We're not just talking about sky-high rates from hotel phones. Consider a typical holiday scenario: You don't want to run up your parents' (or your kids') phone bill while you're visiting, so you dig an AT&T calling card out of your wallet and dial 1-800-CALL-ATT. That'll cost you. Unless you have enrolled in a special calling-card plan, AT&T charges 89 cents a minute, plus a $1.25 surcharge per call. That comes to $19.05 for a 20-minute call. (The surcharge may be even higher: $2.25 if you use a credit card instead of a calling card, and a whopping $4.99 if you use a calling card issued by your local phone company. Tack on another 30 cents if you make the call from a pay phone.)

A similar call using an MCI WorldCom calling card costs $16.25. With Sprint, it would cost you $12.79 to $14.79, depending on your long-distance plan. Meanwhile, if your host has a 5-cent-a-minute calling plan, the call would cost $1 dialed direct.

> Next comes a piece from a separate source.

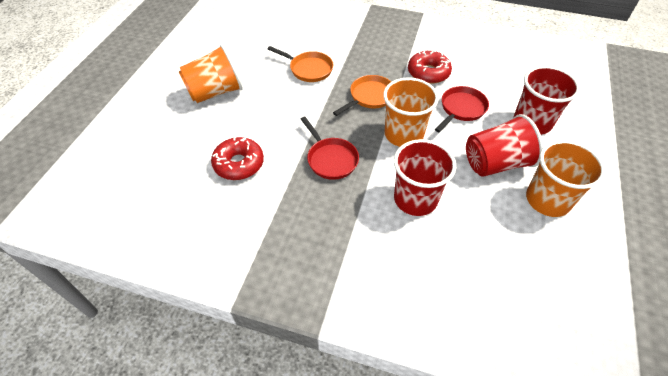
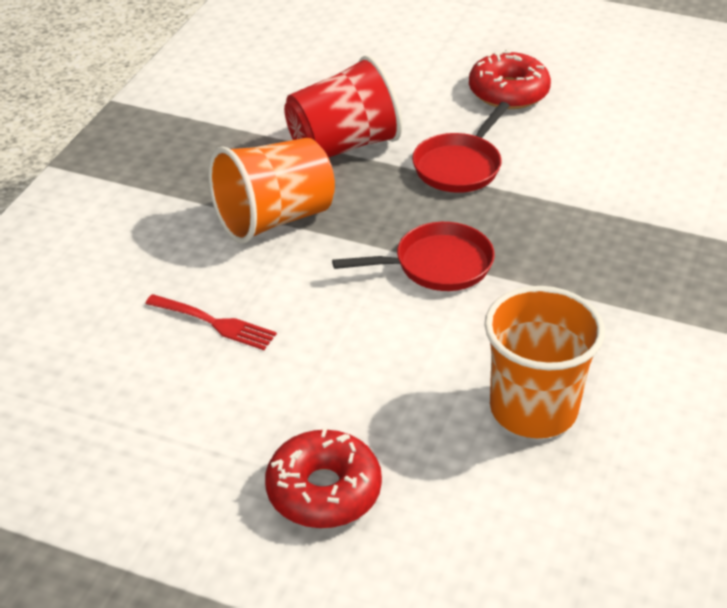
orange cup: [179,44,243,103] [383,77,439,147] [526,140,605,217] = 3 -> [208,138,335,244] [484,286,605,438] = 2
orange pan: [268,46,334,82] [333,75,391,116] = 2 -> none = 0
red cup: [394,139,456,216] [466,114,543,177] [514,66,580,135] = 3 -> [284,55,402,158] = 1
red fork: none = 0 -> [145,294,277,350] = 1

So perhaps it's time to ditch the old etiquette and encourage family members to dial direct when they're visiting. (You don't charge them for water and electricity, do you?) But if your family isn't that laissez-faire, there are other ways to keep long-distance costs within reason.

Use your cell phone. A simple solution, assuming you have a reasonable calling plan.

Use a prepaid phone card. Rates vary, but you can find prepaid cards with rates as low as 10 cents a minute with no per-call surcharge. (One example is GE's Prepaid Virtual Phone Card, available at www.geprepaid.com.)

Sign up for a calling-card plan. If you want to stick with the Big Three long-distance companies, you can get more reasonable (but not the cheapest) calling-card rates by signing up for a special calling-card plan. Under AT&T's One Rate Calling Card plan, you pay 25 cents a minute with no per-call surcharge--plus a $1-a-month service fee. Sprint's FonCard savings-plan rates are identical. MCI's Calling Card Savings Plan costs $2 a month, but you pay just 15 cents a minute.

Get a no-name calling card. You'll save even more with a calling card from a less well-known provider. AccuLinQ (800-909-7995), for instance, charges 8.9 cents per minute with no per-call surcharge. You will be charged a billing fee only those months you use the card ($1 if you get your bill online and $2 if you get it by mail). A good place to scout for similar deals is A Bell Tolls (abelltolls.com).